Tara, that's a great looking little gang you got. Great photos, I love seeing them play together while they can. :clap:


----------



## Nizmo (Jan 15, 2009)

Aww. You have an awesome pack. How is it going with 3 dogs?


----------



## performanceknls (Apr 4, 2009)

I love the color coordination you have going on 
That picture of Ava pulling Lola's ear is hysterical!! It's great to see them playing together I hope it lasts for a little bit, it is always easier when they get along till you have to separate.


----------



## dixieland (Aug 14, 2009)

Nice shots!I'm loving this little girl,definitely a little spitfire.Looks like she fits right in with your crew!


----------



## American_Pit13 (Apr 23, 2007)

Sadie said:


>


She says "This pup needs a crop!" lol


----------



## Sadie (Jun 18, 2008)

American_Pit13 said:


> She says "This pup needs a crop!" lol


LMFAO!!!! Good one holly!:rofl:


----------



## KMdogs (Apr 22, 2011)

Better leave em alone! haha


----------



## Sadie (Jun 18, 2008)

KMdogs said:


> Better leave em alone! haha


Oh buddy I don't do crops! But you know those hollingsworth ears are like dumbo ears I think her's are going to be like GR CH Buck's long and flat! LMAO!!!! That's ok though they are signature for those dogs


----------



## MY MIKADO (Apr 7, 2006)

Looking great Tara. I hope it lasts for awhile. They are good looking pack of reds.


----------



## Sadie (Jun 18, 2008)

MY MIKADO said:


> Looking great Tara. I hope it lasts for awhile. They are good looking pack of reds.


Thanks Sharon! I need to see some more of Vendetta and the New Pup!:clap:


----------



## KMdogs (Apr 22, 2011)

Sadie said:


> Oh buddy I don't do crops!

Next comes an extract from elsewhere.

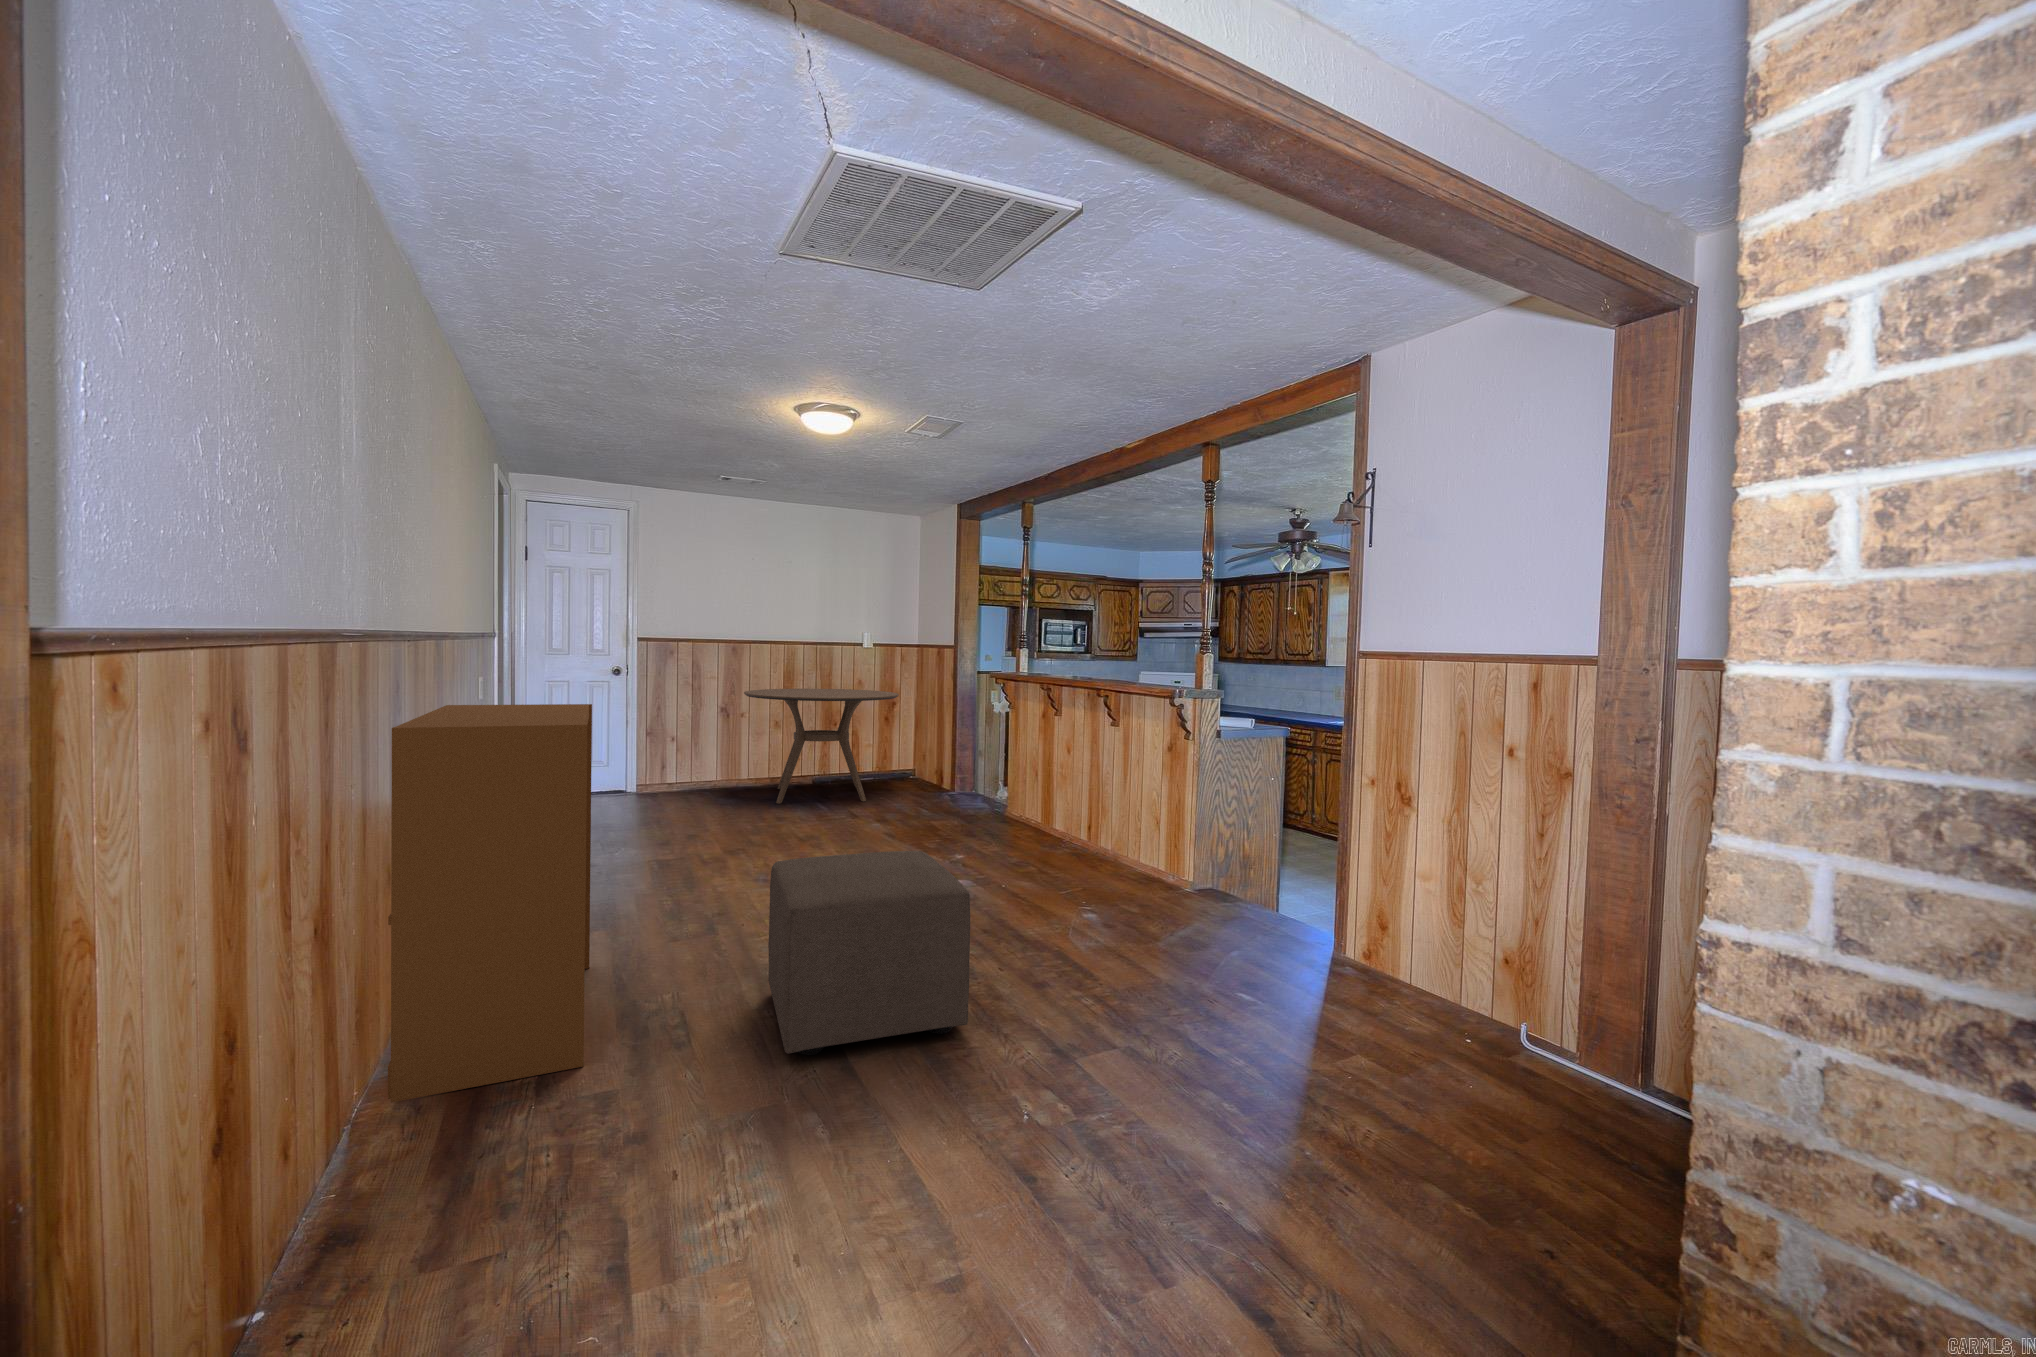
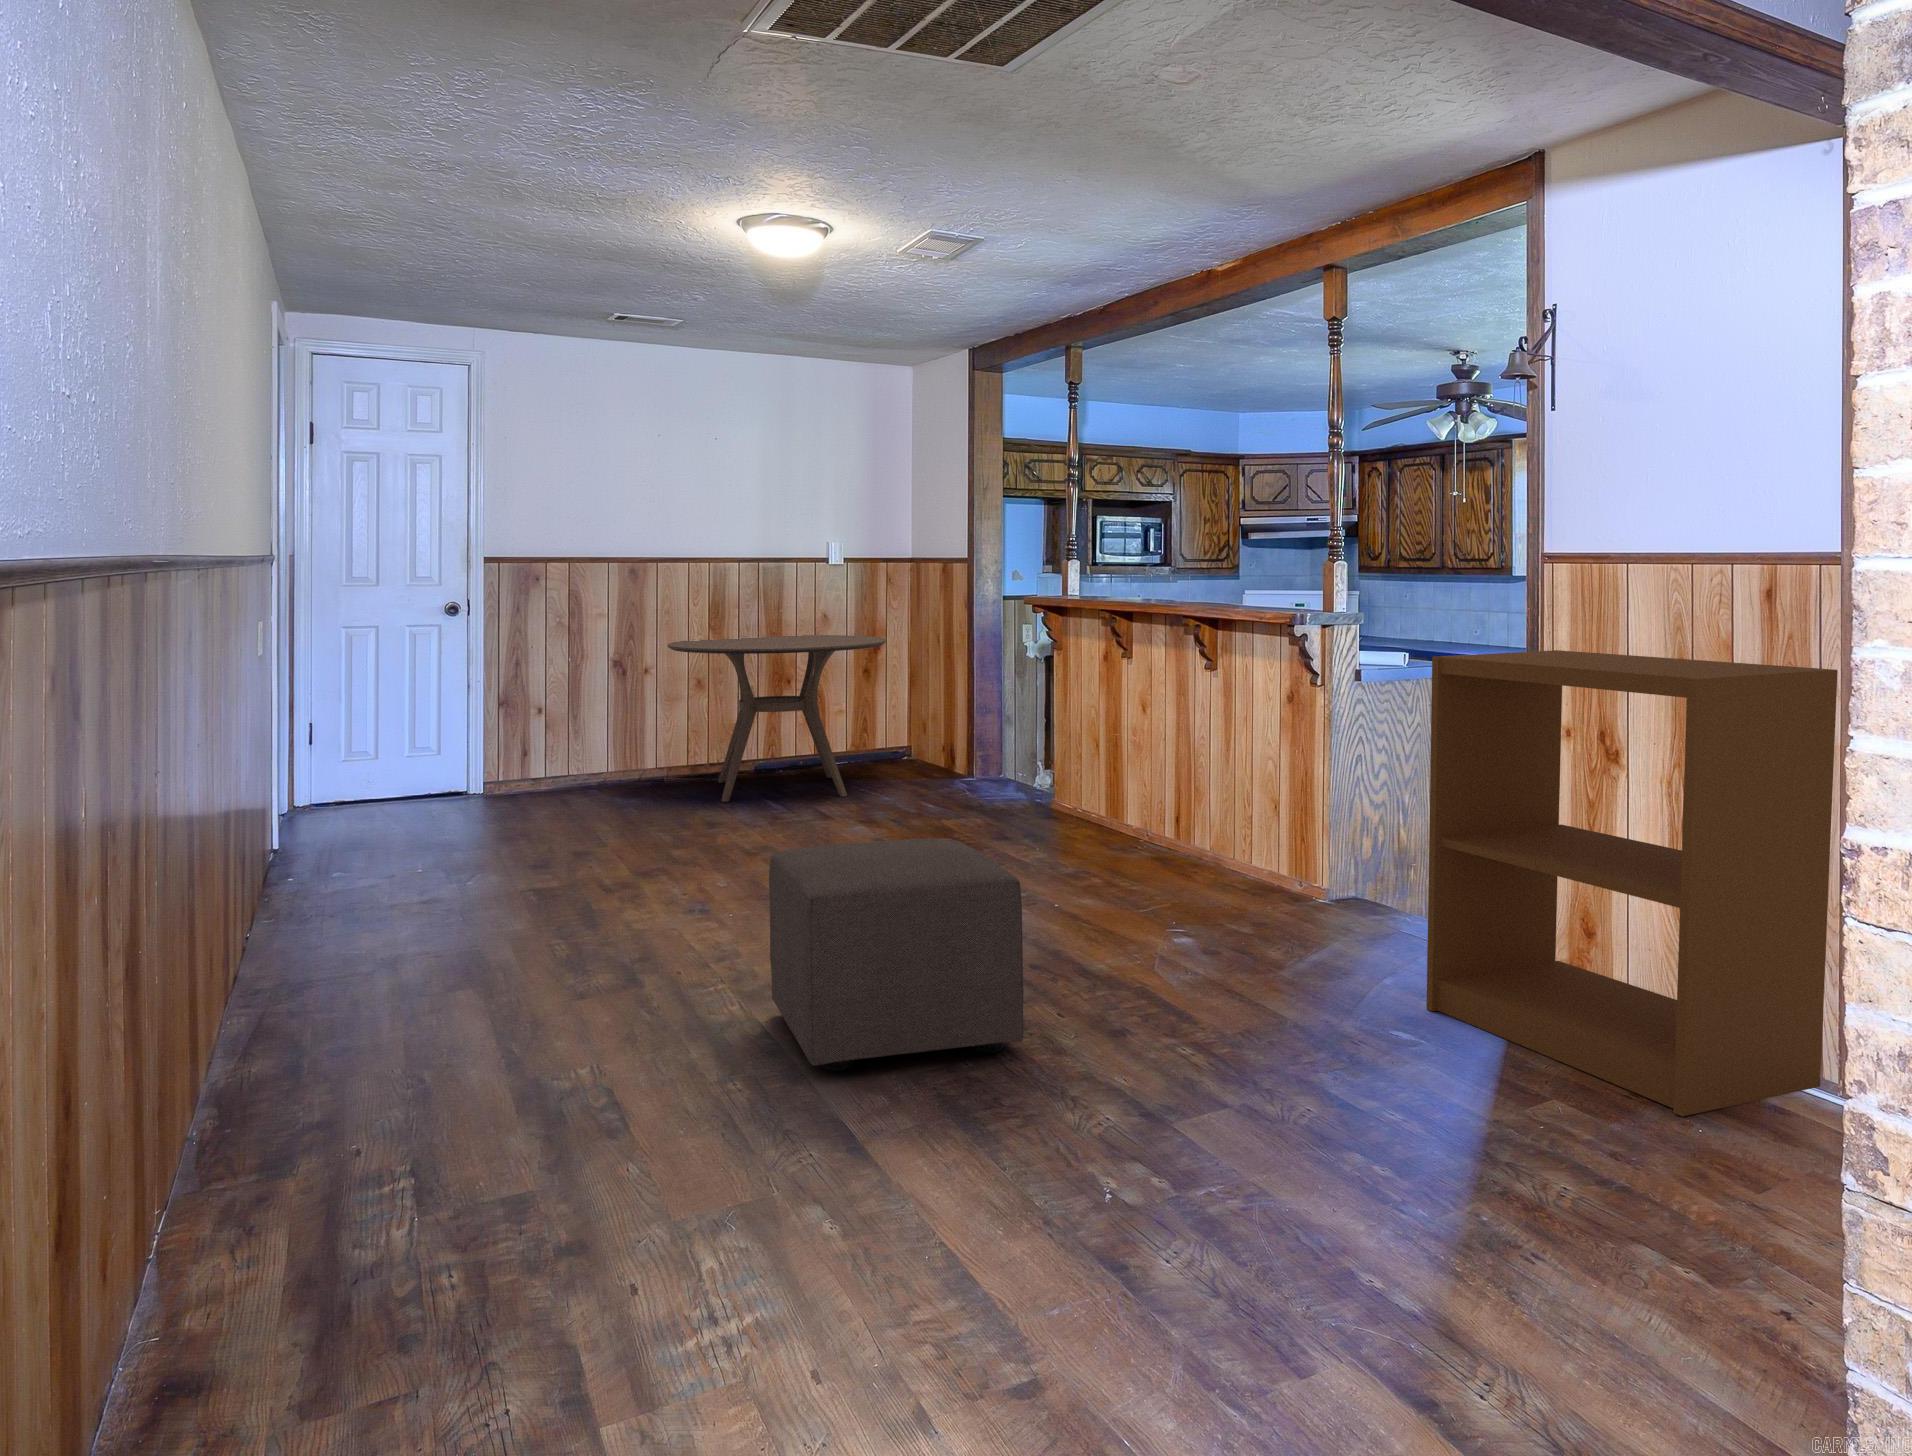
bookshelf: present [388,704,592,1103] -> present [1426,650,1838,1117]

But you know those hollingsworth ears are like dumbo ears I think her's are going to be like GR CH Buck's long and flat! LMAO!!!! That's ok though they are signature for those dogs


Ears make them goofy bulldogs who they are! lol I dont mind a good crop but i prefer the character.


----------



## Sadie (Jun 18, 2008)

KMdogs said:


> Ears make them goofy bulldogs who they are! lol I dont mind a good crop but i prefer the character.


I agree I love bulldog ears!


----------



## KMdogs (Apr 22, 2011)

Sadie said:


> I agree I love bulldog ears!


Especially those flat long hound ones  Everyone has a preference on ears though, some fit dogs well others well...:flush: Either way i've never seen a Bulldog with natural ears that look bad. Goofy and ridiculous sometimes? Of course but never bad. haha

Its going to be REAL entertaining when this pup gets to be closer to the same size as your others... Providing she will let them be around her that long


----------



## EL CUCO (Jul 25, 2011)

Love the pics lol made me wanna bite that ear too


----------